Task objective:
Gather every line of the records below that contains the string "Exotics", and copy each one out.

Records excerpted from a collection:

____

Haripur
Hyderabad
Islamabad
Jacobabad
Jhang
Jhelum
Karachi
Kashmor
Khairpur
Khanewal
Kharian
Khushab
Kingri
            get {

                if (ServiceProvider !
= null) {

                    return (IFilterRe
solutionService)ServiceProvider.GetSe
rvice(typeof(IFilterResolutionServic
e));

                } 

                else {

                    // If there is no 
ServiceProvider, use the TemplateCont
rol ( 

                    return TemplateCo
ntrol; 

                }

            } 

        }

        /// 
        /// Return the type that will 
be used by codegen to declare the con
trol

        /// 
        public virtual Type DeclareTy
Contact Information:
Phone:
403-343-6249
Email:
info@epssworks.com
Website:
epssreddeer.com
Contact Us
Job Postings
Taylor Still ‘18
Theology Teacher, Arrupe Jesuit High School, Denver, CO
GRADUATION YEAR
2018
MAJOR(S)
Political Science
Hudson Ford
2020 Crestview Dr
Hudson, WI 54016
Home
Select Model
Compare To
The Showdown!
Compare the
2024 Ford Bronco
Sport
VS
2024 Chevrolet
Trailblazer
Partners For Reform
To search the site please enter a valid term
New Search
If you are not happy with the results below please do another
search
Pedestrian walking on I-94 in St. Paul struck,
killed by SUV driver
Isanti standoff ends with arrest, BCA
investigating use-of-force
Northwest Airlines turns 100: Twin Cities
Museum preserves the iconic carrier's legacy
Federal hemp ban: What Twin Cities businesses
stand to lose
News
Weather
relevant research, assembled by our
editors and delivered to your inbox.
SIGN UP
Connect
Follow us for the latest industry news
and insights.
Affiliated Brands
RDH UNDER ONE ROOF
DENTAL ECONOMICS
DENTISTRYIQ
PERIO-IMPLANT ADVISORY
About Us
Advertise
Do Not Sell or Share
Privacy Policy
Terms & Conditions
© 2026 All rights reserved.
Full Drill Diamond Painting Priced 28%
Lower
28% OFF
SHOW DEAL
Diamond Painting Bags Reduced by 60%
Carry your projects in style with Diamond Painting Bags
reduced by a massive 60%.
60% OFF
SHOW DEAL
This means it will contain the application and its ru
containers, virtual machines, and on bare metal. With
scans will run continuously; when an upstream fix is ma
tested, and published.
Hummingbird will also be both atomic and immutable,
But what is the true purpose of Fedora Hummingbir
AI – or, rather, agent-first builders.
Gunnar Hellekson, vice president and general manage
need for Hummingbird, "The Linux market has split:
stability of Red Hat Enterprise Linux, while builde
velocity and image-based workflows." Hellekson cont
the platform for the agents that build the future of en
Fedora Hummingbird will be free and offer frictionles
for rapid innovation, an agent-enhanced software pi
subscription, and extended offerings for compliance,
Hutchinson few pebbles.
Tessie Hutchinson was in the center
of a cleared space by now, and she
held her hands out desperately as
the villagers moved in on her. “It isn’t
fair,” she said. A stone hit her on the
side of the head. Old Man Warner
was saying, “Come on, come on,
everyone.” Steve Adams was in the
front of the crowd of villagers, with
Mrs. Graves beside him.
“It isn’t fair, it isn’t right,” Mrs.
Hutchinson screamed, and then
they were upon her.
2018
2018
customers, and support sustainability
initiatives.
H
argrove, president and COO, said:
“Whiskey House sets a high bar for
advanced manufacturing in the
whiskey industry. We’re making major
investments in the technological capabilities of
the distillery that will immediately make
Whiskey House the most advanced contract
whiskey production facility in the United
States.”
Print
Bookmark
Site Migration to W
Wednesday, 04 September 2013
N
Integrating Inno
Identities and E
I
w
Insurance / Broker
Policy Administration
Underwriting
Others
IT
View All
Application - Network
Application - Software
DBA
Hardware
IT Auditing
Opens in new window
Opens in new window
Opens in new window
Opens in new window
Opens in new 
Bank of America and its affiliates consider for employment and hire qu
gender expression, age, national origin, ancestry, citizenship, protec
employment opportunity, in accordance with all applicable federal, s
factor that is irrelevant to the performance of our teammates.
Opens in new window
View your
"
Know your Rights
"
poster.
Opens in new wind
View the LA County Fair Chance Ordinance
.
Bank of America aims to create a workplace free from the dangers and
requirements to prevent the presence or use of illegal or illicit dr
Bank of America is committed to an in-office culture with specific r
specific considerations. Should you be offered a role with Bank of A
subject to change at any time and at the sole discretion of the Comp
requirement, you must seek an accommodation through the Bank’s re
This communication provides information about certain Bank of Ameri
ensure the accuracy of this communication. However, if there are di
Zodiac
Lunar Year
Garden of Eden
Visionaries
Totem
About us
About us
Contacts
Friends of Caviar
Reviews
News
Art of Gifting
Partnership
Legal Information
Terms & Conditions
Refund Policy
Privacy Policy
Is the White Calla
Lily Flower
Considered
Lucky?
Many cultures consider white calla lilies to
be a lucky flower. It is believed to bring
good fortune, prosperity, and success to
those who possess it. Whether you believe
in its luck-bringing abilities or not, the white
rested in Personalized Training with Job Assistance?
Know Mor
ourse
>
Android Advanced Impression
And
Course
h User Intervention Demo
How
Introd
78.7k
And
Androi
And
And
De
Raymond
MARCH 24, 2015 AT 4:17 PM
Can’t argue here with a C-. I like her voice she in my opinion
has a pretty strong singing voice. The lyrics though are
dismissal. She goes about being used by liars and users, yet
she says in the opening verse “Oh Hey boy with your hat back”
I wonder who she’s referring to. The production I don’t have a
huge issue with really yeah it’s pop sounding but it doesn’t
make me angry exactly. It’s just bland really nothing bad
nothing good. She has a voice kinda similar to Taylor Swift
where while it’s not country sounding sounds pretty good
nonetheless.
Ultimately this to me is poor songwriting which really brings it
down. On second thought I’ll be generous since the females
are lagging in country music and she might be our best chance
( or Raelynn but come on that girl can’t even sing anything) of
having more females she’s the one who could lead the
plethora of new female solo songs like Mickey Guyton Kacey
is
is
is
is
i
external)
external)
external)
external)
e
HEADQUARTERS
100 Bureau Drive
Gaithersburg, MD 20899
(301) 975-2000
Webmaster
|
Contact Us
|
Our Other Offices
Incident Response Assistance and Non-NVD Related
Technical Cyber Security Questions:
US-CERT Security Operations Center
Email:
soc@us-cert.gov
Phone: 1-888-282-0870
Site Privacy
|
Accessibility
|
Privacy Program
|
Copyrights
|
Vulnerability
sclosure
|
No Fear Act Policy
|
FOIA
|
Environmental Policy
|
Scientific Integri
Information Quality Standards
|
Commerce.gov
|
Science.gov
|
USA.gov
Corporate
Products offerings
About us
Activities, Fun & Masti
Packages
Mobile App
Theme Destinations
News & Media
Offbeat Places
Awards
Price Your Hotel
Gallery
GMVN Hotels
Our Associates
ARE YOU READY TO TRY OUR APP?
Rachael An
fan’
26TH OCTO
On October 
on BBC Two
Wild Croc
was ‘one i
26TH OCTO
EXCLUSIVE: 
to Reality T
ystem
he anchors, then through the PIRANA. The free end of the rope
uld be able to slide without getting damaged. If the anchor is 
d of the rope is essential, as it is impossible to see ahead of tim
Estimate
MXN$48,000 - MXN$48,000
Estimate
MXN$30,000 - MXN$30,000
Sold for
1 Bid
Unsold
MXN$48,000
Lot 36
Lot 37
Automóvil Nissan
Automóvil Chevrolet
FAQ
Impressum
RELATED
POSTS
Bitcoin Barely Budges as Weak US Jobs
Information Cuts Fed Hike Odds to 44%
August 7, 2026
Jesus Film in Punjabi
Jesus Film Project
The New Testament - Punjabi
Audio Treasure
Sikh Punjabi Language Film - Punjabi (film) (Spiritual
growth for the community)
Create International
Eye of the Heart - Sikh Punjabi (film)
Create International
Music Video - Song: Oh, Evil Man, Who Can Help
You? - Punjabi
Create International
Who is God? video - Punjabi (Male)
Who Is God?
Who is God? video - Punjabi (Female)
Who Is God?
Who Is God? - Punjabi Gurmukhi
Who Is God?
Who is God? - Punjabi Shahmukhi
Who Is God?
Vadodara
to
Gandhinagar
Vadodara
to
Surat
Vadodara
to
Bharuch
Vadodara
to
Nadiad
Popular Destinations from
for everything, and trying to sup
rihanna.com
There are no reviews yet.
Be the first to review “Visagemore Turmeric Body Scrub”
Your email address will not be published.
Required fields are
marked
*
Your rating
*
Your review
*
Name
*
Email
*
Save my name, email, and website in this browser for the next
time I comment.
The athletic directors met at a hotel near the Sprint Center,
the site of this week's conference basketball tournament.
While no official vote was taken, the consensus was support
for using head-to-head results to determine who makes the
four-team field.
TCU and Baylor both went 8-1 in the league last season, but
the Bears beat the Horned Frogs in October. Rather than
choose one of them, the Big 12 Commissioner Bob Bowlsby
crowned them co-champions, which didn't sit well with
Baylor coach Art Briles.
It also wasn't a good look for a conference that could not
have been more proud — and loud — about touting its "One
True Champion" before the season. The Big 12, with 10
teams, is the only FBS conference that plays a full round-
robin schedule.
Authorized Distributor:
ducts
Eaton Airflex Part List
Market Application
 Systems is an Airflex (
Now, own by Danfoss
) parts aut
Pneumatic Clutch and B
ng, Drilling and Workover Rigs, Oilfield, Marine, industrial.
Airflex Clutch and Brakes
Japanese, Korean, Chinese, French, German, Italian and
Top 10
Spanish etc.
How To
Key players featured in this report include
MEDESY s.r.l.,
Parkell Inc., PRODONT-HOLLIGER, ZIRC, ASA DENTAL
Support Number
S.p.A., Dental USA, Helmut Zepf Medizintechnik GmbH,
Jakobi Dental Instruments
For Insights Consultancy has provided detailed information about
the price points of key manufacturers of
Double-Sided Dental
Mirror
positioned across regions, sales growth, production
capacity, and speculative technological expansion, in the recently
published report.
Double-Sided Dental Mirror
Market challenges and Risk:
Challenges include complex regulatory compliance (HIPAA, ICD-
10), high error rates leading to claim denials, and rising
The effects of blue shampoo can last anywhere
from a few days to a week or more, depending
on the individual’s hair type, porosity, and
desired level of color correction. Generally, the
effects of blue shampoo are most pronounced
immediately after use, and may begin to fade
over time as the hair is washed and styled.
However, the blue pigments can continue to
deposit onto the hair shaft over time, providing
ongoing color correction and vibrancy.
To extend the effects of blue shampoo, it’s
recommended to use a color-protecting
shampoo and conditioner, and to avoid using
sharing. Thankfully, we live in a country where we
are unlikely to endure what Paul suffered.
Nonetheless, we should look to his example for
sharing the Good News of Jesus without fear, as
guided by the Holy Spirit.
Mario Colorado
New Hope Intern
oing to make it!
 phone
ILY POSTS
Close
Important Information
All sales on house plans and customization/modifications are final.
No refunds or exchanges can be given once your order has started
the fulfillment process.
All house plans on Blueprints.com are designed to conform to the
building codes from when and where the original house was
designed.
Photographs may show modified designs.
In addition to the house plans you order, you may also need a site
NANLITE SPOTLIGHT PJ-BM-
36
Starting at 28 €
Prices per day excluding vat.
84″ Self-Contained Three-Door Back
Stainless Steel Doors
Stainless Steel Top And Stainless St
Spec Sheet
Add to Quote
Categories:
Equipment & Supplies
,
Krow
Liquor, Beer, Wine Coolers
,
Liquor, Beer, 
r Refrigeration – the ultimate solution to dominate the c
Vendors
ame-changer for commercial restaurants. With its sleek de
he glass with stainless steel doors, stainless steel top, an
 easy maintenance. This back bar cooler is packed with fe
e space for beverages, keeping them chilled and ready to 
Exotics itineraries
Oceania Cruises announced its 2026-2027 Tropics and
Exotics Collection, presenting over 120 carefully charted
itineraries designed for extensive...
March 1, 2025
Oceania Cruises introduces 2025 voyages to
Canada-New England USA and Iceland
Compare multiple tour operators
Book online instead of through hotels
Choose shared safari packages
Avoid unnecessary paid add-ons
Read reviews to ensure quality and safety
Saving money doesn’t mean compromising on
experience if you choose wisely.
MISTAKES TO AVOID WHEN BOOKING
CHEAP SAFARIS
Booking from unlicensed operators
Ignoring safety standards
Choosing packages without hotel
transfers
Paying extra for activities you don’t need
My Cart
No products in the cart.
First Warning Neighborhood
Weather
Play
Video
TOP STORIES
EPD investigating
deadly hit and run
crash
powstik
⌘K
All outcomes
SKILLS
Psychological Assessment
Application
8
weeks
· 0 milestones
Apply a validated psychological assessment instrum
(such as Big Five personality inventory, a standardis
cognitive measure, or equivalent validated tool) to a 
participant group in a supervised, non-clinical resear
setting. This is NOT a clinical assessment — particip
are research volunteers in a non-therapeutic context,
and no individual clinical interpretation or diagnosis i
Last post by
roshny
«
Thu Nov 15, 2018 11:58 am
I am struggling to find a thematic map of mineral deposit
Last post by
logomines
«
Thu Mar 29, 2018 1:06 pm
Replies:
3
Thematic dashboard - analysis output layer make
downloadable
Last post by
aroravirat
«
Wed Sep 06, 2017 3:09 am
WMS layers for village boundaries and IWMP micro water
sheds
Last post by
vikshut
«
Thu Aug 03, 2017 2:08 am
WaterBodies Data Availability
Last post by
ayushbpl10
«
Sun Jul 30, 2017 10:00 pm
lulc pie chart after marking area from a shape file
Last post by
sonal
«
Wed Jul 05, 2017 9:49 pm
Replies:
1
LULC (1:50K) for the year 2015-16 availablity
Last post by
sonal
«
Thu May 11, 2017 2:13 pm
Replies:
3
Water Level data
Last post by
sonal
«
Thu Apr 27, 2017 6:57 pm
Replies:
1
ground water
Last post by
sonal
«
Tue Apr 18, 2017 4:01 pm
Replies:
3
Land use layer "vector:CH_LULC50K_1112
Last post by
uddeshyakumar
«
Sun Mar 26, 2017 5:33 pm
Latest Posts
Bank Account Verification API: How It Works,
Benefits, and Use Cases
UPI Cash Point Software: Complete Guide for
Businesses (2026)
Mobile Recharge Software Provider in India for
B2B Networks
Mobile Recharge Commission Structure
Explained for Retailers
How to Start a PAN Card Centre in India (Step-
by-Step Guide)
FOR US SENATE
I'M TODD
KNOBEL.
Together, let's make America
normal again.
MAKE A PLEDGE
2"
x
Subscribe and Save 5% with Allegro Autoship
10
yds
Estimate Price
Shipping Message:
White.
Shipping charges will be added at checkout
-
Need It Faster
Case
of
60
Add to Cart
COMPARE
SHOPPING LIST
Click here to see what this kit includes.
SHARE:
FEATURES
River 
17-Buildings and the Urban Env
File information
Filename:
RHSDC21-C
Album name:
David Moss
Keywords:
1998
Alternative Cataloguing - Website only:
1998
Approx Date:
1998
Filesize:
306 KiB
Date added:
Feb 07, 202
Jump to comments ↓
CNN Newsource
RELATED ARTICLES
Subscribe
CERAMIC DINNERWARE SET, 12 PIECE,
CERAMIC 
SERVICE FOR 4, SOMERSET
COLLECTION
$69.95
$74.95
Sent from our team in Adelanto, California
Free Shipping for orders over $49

____

Answer below:
Exotics itineraries
Exotics Collection, presenting over 120 carefully charted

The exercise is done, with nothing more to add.